> [WHAT YOU WILL DO]: Leave out every picture and set down, exactly, the lines below from the one holding "expression analysis of" up to and including the one holding "immunohistochemical staining of".

> [RECORDS FOR THIS TASK]:
-- Opening Marker --

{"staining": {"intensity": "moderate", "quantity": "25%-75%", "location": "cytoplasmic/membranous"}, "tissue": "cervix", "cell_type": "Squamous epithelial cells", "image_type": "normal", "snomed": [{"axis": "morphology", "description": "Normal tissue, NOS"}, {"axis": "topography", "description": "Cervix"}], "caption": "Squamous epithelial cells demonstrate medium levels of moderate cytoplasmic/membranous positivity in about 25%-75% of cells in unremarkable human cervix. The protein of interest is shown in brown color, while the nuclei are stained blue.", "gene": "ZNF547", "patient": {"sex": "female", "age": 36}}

-- Closing Marker --
-- Opening Marker --

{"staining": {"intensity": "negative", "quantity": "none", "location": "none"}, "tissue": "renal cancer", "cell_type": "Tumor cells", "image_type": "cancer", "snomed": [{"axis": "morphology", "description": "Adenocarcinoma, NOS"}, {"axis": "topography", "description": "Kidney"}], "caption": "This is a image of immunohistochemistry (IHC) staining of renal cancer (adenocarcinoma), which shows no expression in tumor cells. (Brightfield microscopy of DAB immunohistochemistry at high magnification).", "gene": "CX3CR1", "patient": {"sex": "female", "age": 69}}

-- Closing Marker --
-- Opening Marker --

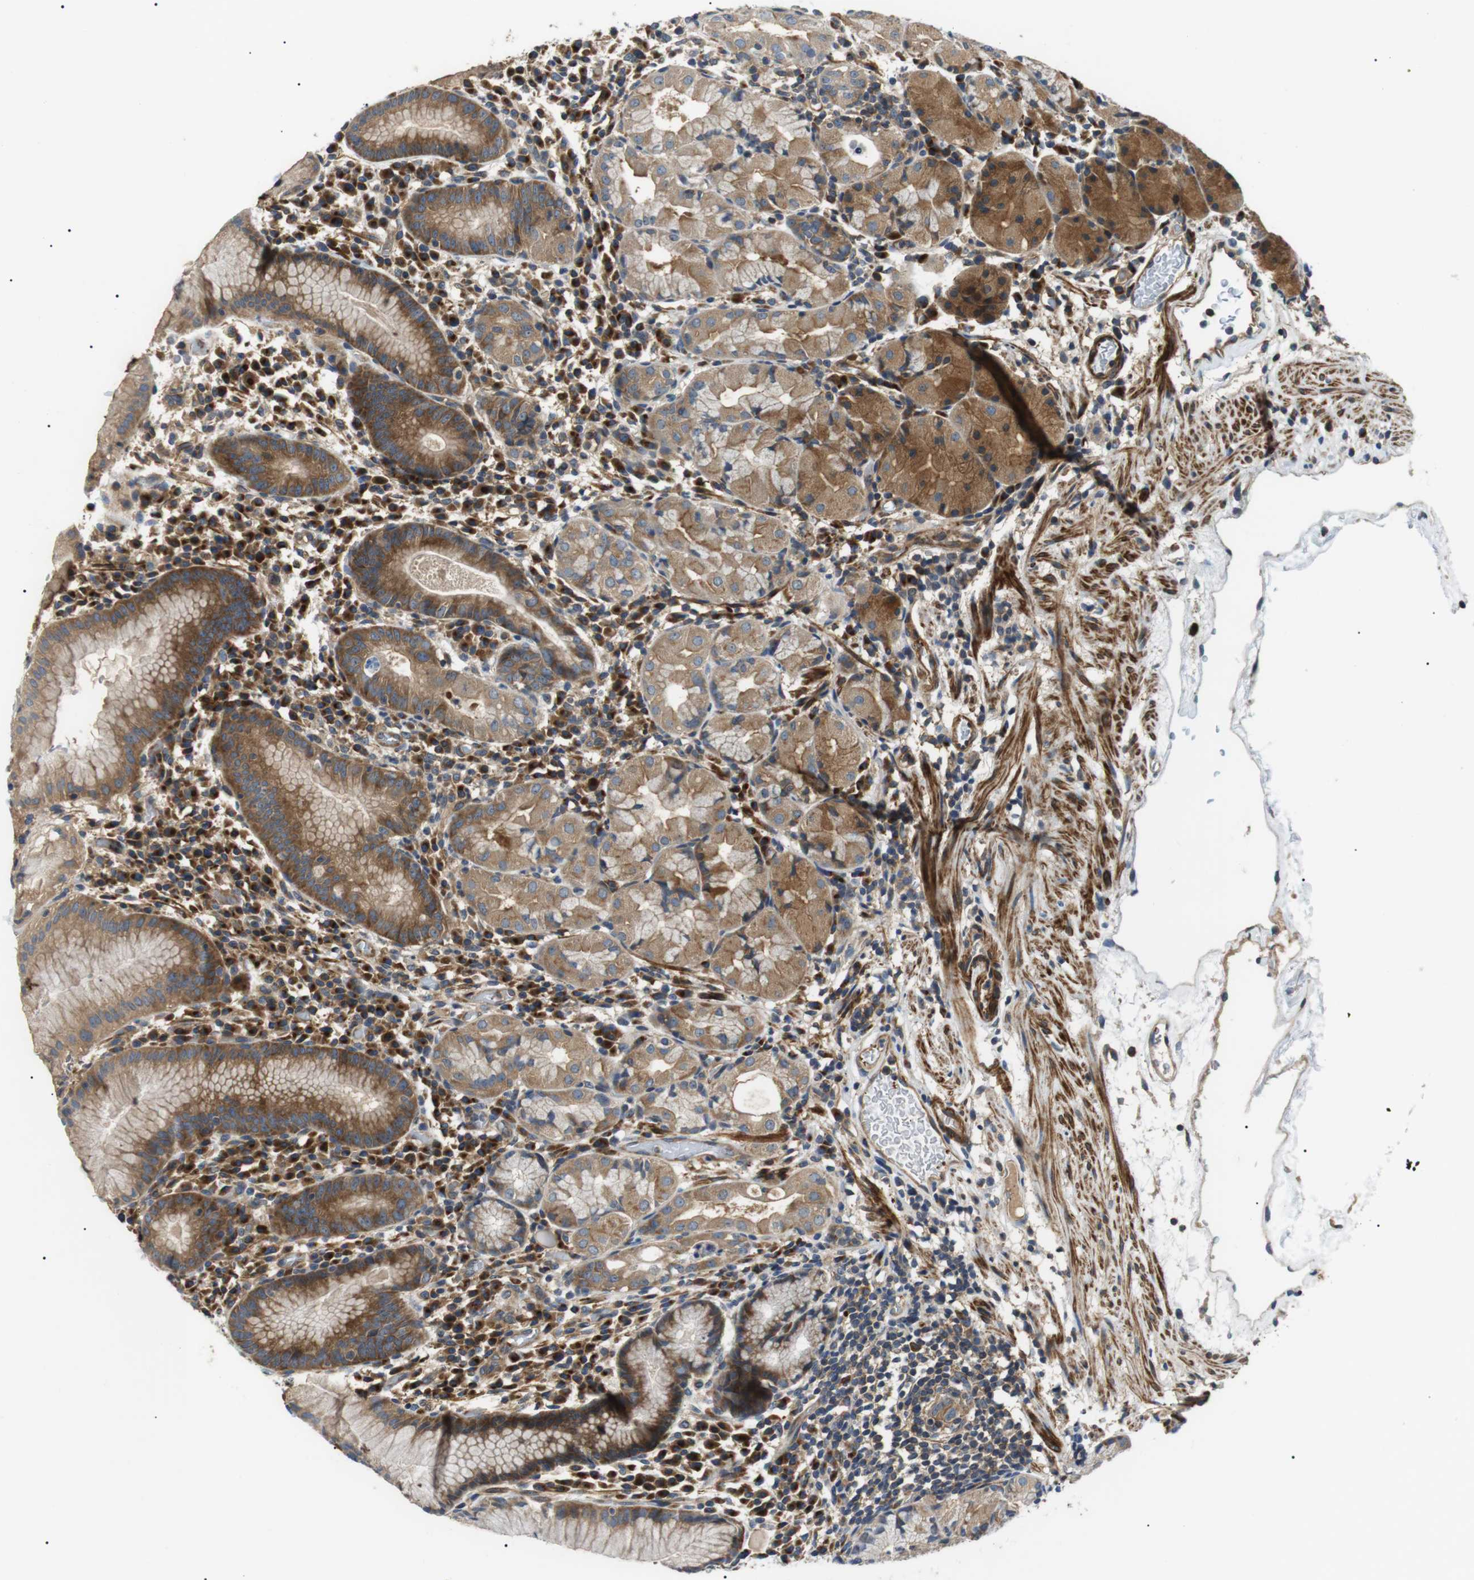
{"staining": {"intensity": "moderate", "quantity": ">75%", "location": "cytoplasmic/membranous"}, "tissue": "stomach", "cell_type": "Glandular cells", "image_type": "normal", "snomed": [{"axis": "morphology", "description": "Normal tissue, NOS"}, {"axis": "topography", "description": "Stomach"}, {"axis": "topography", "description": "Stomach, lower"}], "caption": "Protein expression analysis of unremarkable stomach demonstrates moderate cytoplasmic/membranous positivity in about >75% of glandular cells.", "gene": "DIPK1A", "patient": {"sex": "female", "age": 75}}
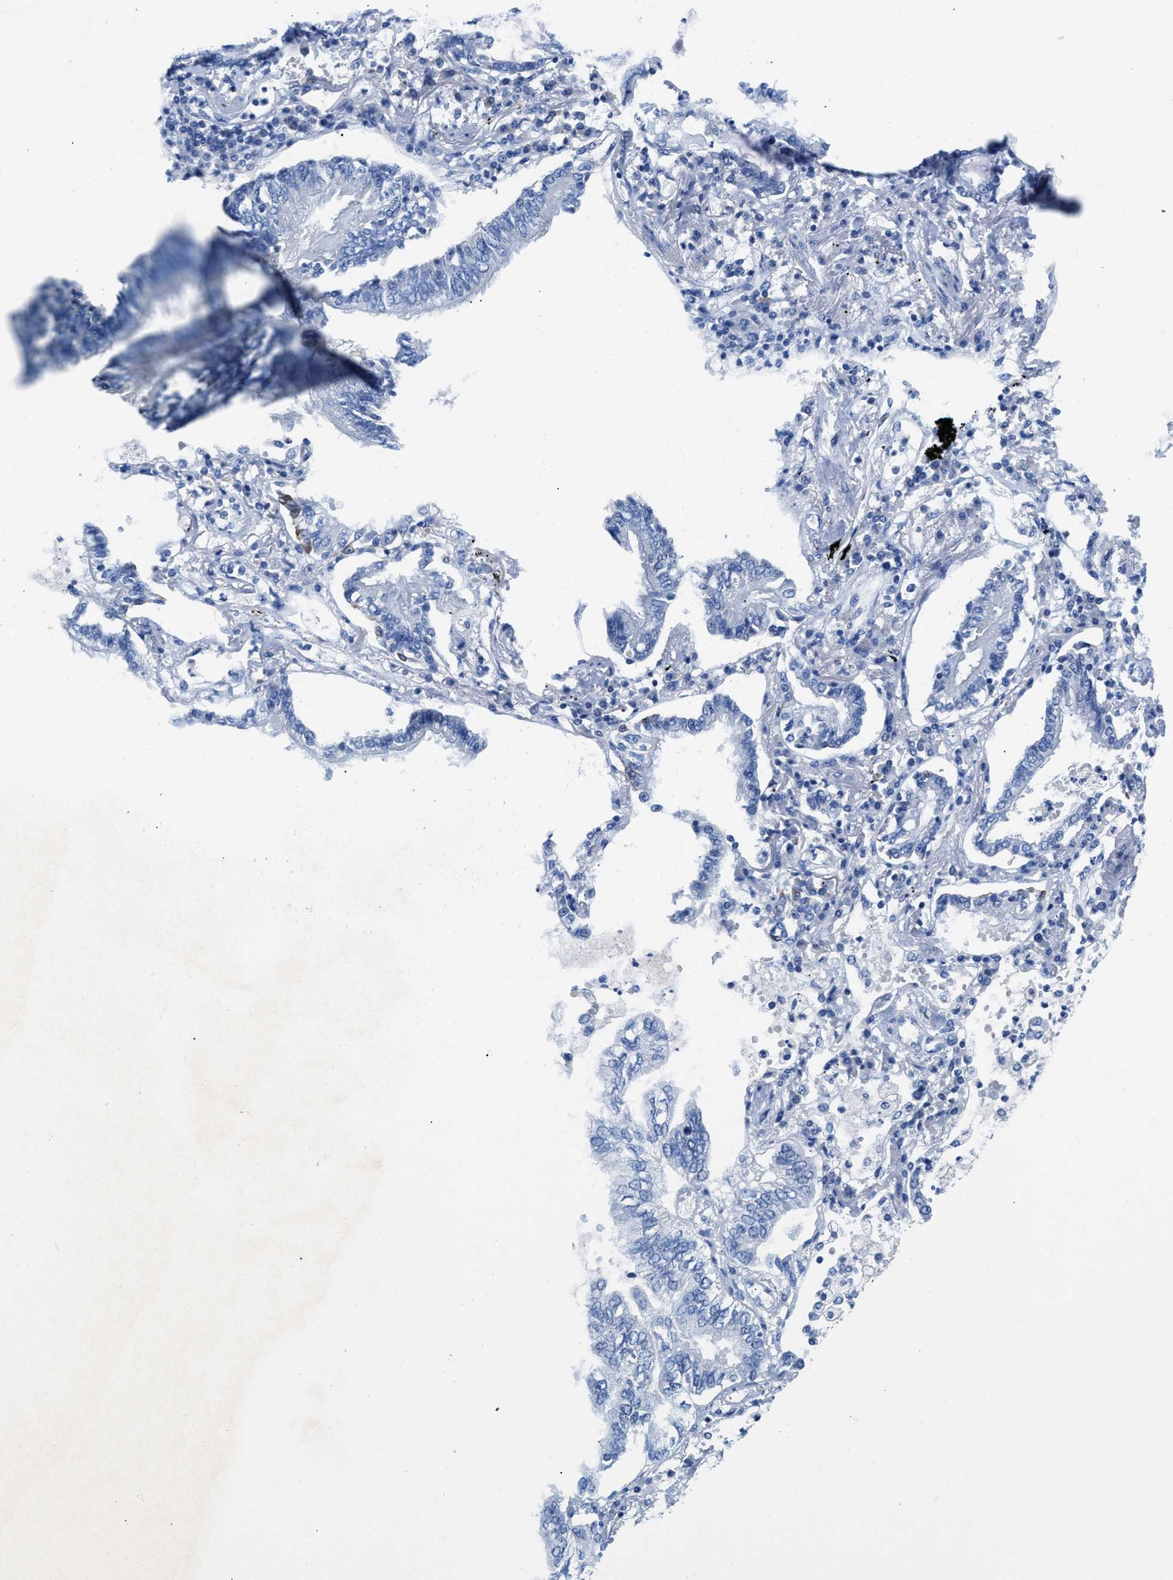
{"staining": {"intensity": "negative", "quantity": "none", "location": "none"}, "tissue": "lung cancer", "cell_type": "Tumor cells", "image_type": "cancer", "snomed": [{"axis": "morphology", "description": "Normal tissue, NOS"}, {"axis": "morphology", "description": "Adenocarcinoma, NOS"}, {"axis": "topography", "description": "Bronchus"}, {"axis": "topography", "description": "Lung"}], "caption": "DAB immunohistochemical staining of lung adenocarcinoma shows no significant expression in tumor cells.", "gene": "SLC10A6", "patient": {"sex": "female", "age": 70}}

-- Closing Marker --

> [YOUR SOLUTION]:
{"staining": {"intensity": "moderate", "quantity": ">75%", "location": "cytoplasmic/membranous"}, "tissue": "stomach", "cell_type": "Glandular cells", "image_type": "normal", "snomed": [{"axis": "morphology", "description": "Normal tissue, NOS"}, {"axis": "topography", "description": "Stomach"}, {"axis": "topography", "description": "Stomach, lower"}], "caption": "Protein expression analysis of unremarkable stomach demonstrates moderate cytoplasmic/membranous positivity in about >75% of glandular cells.", "gene": "DIPK1A", "patient": {"sex": "female", "age": 75}}
{"staining": {"intensity": "negative", "quantity": "none", "location": "none"}, "tissue": "lung cancer", "cell_type": "Tumor cells", "image_type": "cancer", "snomed": [{"axis": "morphology", "description": "Normal tissue, NOS"}, {"axis": "morphology", "description": "Adenocarcinoma, NOS"}, {"axis": "topography", "description": "Bronchus"}, {"axis": "topography", "description": "Lung"}], "caption": "DAB immunohistochemical staining of lung adenocarcinoma shows no significant expression in tumor cells.", "gene": "SLC10A6", "patient": {"sex": "female", "age": 70}}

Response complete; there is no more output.